Everyone loves a bargain. When you see signs for 75% off, you will get extra interest. With retail sale prices, you sometimes don’t know the real value. The retail price (or sometimes just the “suggested retail price”), is rarely an indicator of what anyone would pay for the item. Yet, it anchors you into believing that you are getting something for cheap, that is not actually cheap.
REIT net asset values, or NAVs, are no different.
Today we will look at Orion Office REIT Inc. (NYSE:ONL) and tell you where we stand on this one. We will also explain how our preamble relates to the valuation of this and why we are putting another Sell rating on a stock trading at 25% of NAV.
Previous Coverage
We picked this one right out of the IPO as a Strong Sell (See, Orion Tightens Its Belt, So No Big Dividend For You). With one shorter-term trading exception, the remaining 8 coverage pieces rated the stock as a Sell. So we certainly are not coming here to discover the story for the first time.
Recent Results
Orion’s Q1-2024 presentation showed the high levels of investment-grade occupancy on the 9 million square feet office portfolio.
The tenants are well-diversified, and rent collection should never be an issue.
The balance sheet looks okay if you only look at debt to gross book value. The term to debt maturity is also rather short, and the weighted average interest rate has crept up towards 6%. This shows rather poor planning, as that term is too small to navigate economic headwinds.
But coming back to our introduction and title, here is what TIKR shows as the NAV on this stock. $12.22. We will note here that the analyst has pulled the price target, but that NAV number remains.

++++

Required actions:
• a. List every percentage figure that appears in the article on Orion Office REIT.
• b. Resume the article on Orion Office REIT, starting after its final sentence.

[Collected data]
++++

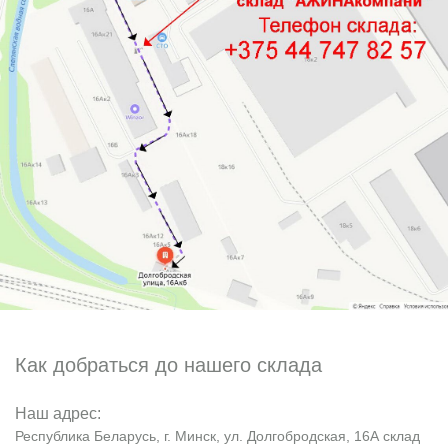
Как добраться до нашего склада
Наш адрес:
Республика Беларусь, г. Минск, ул. Долгобродская, 16А склад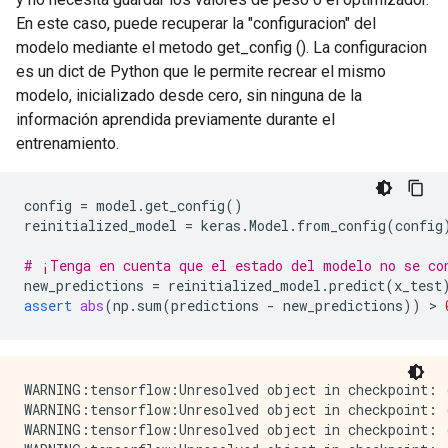
Instructions for updating:

En este caso, puede recuperar la "configuracion" del
modelo mediante el metodo get_config (). La configuracion
es un dict de Python que le permite recrear el mismo
modelo, inicializado desde cero, sin ninguna de la
información aprendida previamente durante el
entrenamiento.
config
=
model
.
get_config
()
reinitialized_model
=
keras
.
Model
.
from_config
(
config
# ¡Tenga en cuenta que el estado del modelo no se co
new_predictions
=
reinitialized_model
.
predict
(
x_test
assert
abs
(
np
.
sum
(
predictions
-
new_predictions
))
 > 
WARNING:tensorflow:Unresolved object in checkpoint: (
WARNING:tensorflow:Unresolved object in checkpoint: 
WARNING:tensorflow:Unresolved object in checkpoint: 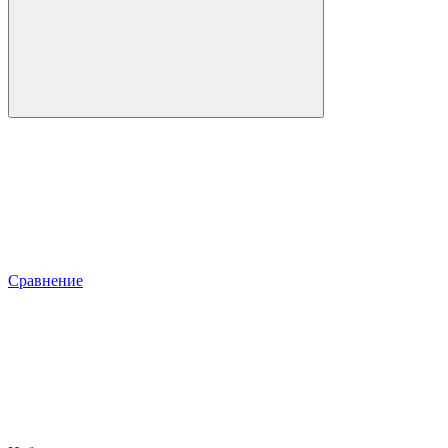
Сравнение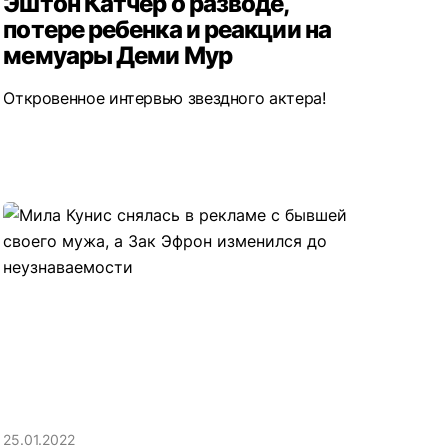
Эштон Катчер о разводе,
потере ребенка и реакции на
мемуары Деми Мур
Откровенное интервью звездного актера!
25.01.2022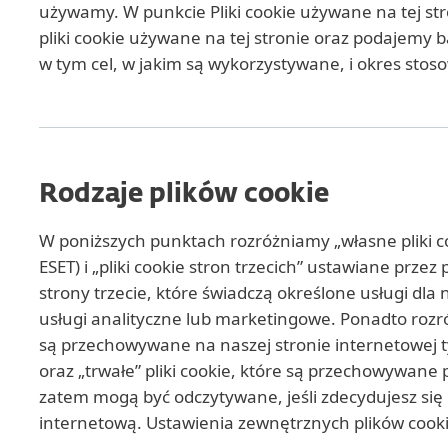
używamy. W punkcie Pliki cookie używane na tej s
pliki cookie używane na tej stronie oraz podajemy 
w tym cel, w jakim są wykorzystywane, i okres stos
Rodzaje plików cookie
W poniższych punktach rozróżniamy „własne pliki co
ESET) i „pliki cookie stron trzecich” ustawiane prz
strony trzecie, które świadczą określone usługi dla 
usługi analityczne lub marketingowe. Ponadto rozró
są przechowywane na naszej stronie internetowej tyl
oraz „trwałe” pliki cookie, które są przechowywane 
zatem mogą być odczytywane, jeśli zdecydujesz się
internetową. Ustawienia zewnętrznych plików cookie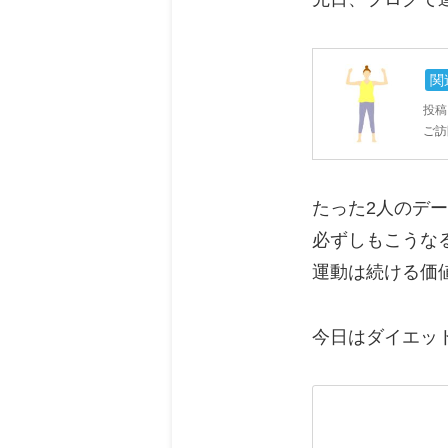
関
投稿日
ご訪
たった2人のデ
必ずしもこうな
運動は続ける価
今日はダイエッ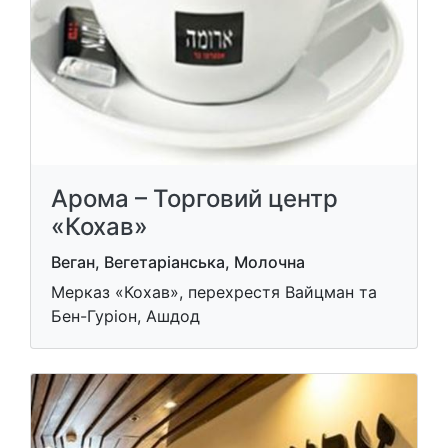
Арома – Торговий центр
«Кохав»
Веган, Вегетаріанська, Молочна
Мерказ «Кохав», перехрестя Вайцман та
Бен-Гуріон, Ашдод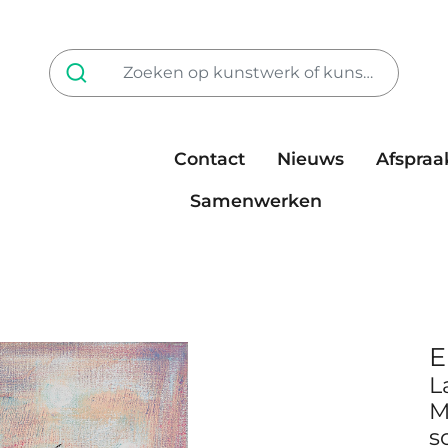
Contact
Nieuws
Afspraa
Tarieven
steun ons
Samenwerken
E
L
M
so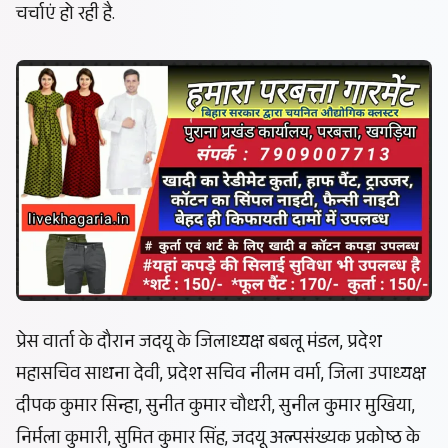
चर्चाएं हो रही है.
प्रेस वार्ता के दौरान जदयू के जिलाध्यक्ष बबलू मंडल, प्रदेश
महासचिव साधना देवी, प्रदेश सचिव नीलम वर्मा, जिला उपाध्यक्ष
दीपक कुमार सिन्हा, सुनीत कुमार चौधरी, सुनील कुमार मुखिया,
निर्मला कुमारी, सुमित कुमार सिंह, जदयू अल्पसंख्यक प्रकोष्ठ के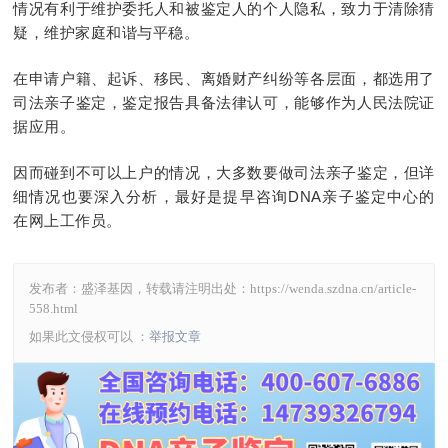
情况有利于维护委托人和被鉴定人的个人隐私，致力于清除猜
疑，维护家庭和谐与平稳。
在申请户籍、起诉、移民、离婚财产纠纷等各层面，都选用了
司法亲子鉴定，鉴定报告具备法律认可，能够作为人民法院证
据应用。
因而碰到不可以上户的情况，大多数要做司法亲子鉴定，但详
细情况也要深入分析，最好是提早咨询DNA亲子鉴定中心的
在网上工作员。
发布者：盛泽基因，转载请注明出处：
https://wenda.szdna.cn/article-
558.html
如果此文侵权可以 ：
举报文章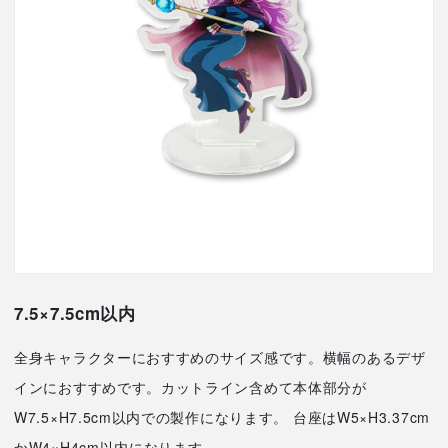
7.5×7.5cm以内
全身キャラクターにおすすめのサイズ感です。横幅のあるデザ
インにおすすめです。カットライン含めて本体部分が
W7.5×H7.5cm以内での製作になります。 台座はW5×H3.37cm
かW4×H4cm以内になります。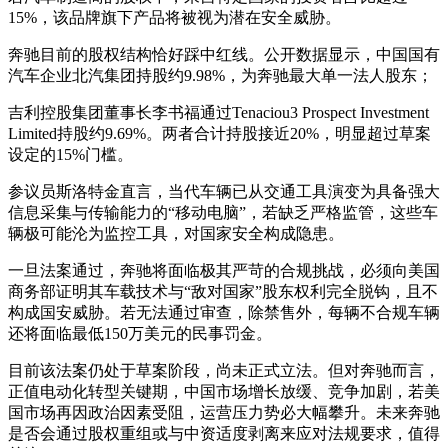
15%，该品牌旗下产品将被视为潜在安全威胁。
奔驰目前的股权结构恰好踩中红线。公开数据显示，中国国有
汽车企业北汽集团持股约9.98%，为奔驰最大单一法人股东；
吉利控股集团董事长李书福通过Tenaciou3 Prospect Investment
Limited持股约9.69%。两者合计持股接近20%，明显超过草案
设定的15%门槛。
参议员斯洛特金直言，当代车辆已从交通工具演变为具备强大
信息采集与传输能力的“移动电脑”，若缺乏严格监管，这些车
辆极可能沦为监控工具，对国家安全构成隐患。
一旦法案通过，奔驰将面临极其严苛的合规挑战，必须向美国
商务部证明其车载技术与“敌对国家”股东权利完全脱钩，且不
构成国安威胁。若无法通过审查，除禁售外，每辆不合规车辆
还将面临最低150万美元的民事罚金。
目前该法案仍处于草案阶段，尚未正式立法。但对奔驰而言，
正值电动化转型关键期，中国市场增长放缓、竞争加剧，若美
国市场再因政治因素受阻，运营压力势必大幅攀升。未来奔驰
是否会通过股权重组或与中资适度剥离来应对法规要求，值得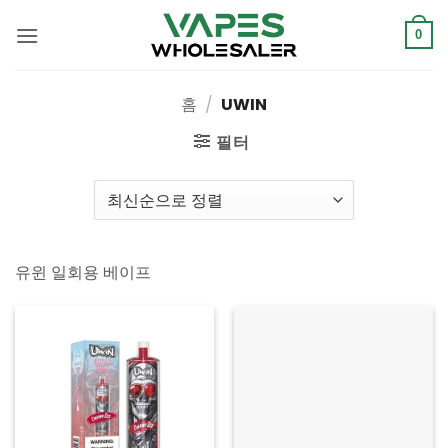
콘
텐
0
츠
로
홈
/
UWIN
건
너
필터
뛰
기
유윈 일회용 베이프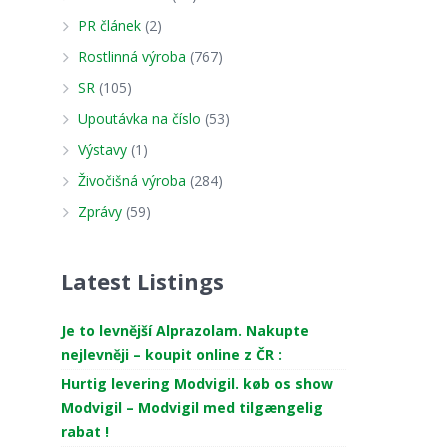
PR článek
(2)
Rostlinná výroba
(767)
SR
(105)
Upoutávka na číslo
(53)
Výstavy
(1)
Živočišná výroba
(284)
Zprávy
(59)
Latest Listings
Je to levnější Alprazolam. Nakupte
nejlevněji – koupit online z ČR :
Hurtig levering Modvigil. køb os show
Modvigil – Modvigil med tilgængelig
rabat !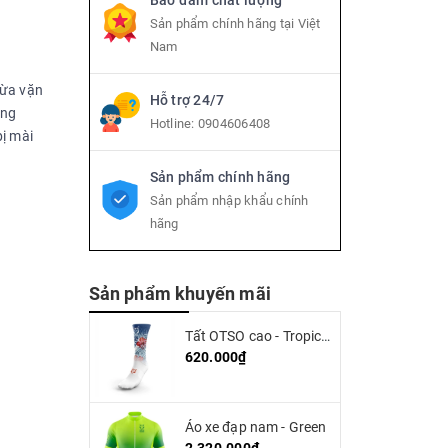
Bảo đảm chất lượng
Sản phẩm chính hãng tại Việt
Nam
vừa vặn
Hỗ trợ 24/7
ứng
Hotline:
0904606408
ị mài
Sản phẩm chính hãng
Sản phẩm nhập khẩu chính
hãng
Sản phẩm khuyến mãi
Tất OTSO cao - Tropical (high cut)
620.000₫
Áo xe đạp nam - Green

++++

Answers to the exercises:
• a. 75%, 25%, 6%

• b.
At the current price of $3.43, we are putting a Sell rating at 28% of NAV.
Bold Move Cotton, Let’s See If It Pays Off For Them
The first key reason here is that the occupancy continues to go down. As we showed above, it was 75.8%. The mall REITs that bit the dust over the last few years, did so with a mid-80s (ironic, as that is the era their malls looked like they were stuck in) occupancy rate. So 75.8% is really bad. It also shows the damage a single quarter can wreck on this company. Last quarter occupancy was 80.4%.
Sure, leasing activity was not the worst we have seen from this company.
But it needs that torrid pace just to keep its occupancy rate from dropping even further. About one quarter of total leases come for renewal in 2024. The lease expiration slide is missing in the latest presentation, so we will just use the one from Q4-2023.
Orion’s strategy so far has been to sell vacant properties, and they are not fetching much. 15% of the portfolio gave them $58.5 million. If you extrapolate that, you won’t have enough to pay the remaining debt. That is the second key reason. We don’t believe NAV is anywhere in the ballpark of $12.00.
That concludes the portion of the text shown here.